Już kolejny raz uczestniczę w internetowych prawyborach i odnoszę znów kolejną porażkę. Głosuje na mnie jakieś 3%. A wygrywają ze mną kandydaci lepsi, mądrzejsi, mający sensowniejsze poglądy polityczne, lepiej pasujący elektoratowi.

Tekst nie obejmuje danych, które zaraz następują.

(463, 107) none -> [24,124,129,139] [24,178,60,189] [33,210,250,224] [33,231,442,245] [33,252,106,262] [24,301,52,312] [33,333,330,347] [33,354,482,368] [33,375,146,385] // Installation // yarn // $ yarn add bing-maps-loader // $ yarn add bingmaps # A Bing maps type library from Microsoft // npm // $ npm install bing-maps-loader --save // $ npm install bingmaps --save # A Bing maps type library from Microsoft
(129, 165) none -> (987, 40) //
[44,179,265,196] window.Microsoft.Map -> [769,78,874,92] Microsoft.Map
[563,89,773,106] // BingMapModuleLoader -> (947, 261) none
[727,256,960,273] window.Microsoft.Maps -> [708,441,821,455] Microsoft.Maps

No to już kolejny raz analizuję to, dlaczego przegrałem. Moim zdaniem wciąż przegrywam dlatego, że konkuruję z kandydatami, którzy mają lepsze hasła wyborcze i lepiej je prezentują. Poprzednio przegrałem z Paniami, które chciały zrobić
COŚ [1]. Tym razem przegrałem z wielce szanownymi kandydatami, którzy chcą:
- walczyć o wolność gospodarczą z uwzględnieniem praw pracowniczych,
- pobudzić do działania potencjał kobiet,
- odnaleźć największe problemy obecnego sytemu politycznego,
- znaleźć najbardziej efektywne rozwiązanie problemów i wprowadzić je skutecznie w życie,
- tworzyć politykę ponad podziałami,
- dać obywatelom możliwość decydowania samych o sobie,
- zwalczać dyskryminację rasową w krajach Unii Europejskiej,
- walczyć o równość obywateli UE wobec prawa,
- dbać by Polska mogła dalej się rozwijać prężnie na arenie europejskiej,
- wprowadzić nową, młodą i aktywną myśl do polityki,
- bronić interesów Polski w UE,
- obniżać opłaty stosowane przez globalne korporacje,
- mieć realny wpływ na rozwój demokracji lokalnych,
- reprezentować ludzi z pozytywnym spojrzeniem, którzy chcą korzystać z pełni życia,
- walczyć o prawa normalnych obywateli, o normalne i godne życie,
- wyrównywać szanse różnych środowisk społecznych,
- walczyć o realne podatki i zmianę przywilejów władzy.
Ale te nasze prawybory to tylko
zabawa [3] - prawdziwa polityka toczy się poza Internetem. Te nasze drobne przynęty, mizerne socjotechniki, głupie hasła i prymitywne narracje to mały pikuś w porównaniu z
Wielką Polityką. Większość Polaków łapie się nie na nasze głupie przynęty, ale na wielokroć głupsze slogany polityków głównego nurtu.
Nigdy nie wygram demokratycznie z tymi, którzy są wielokroć lepsi ode mnie w wymyślaniu chwytliwych haseł. Ale próbować będę.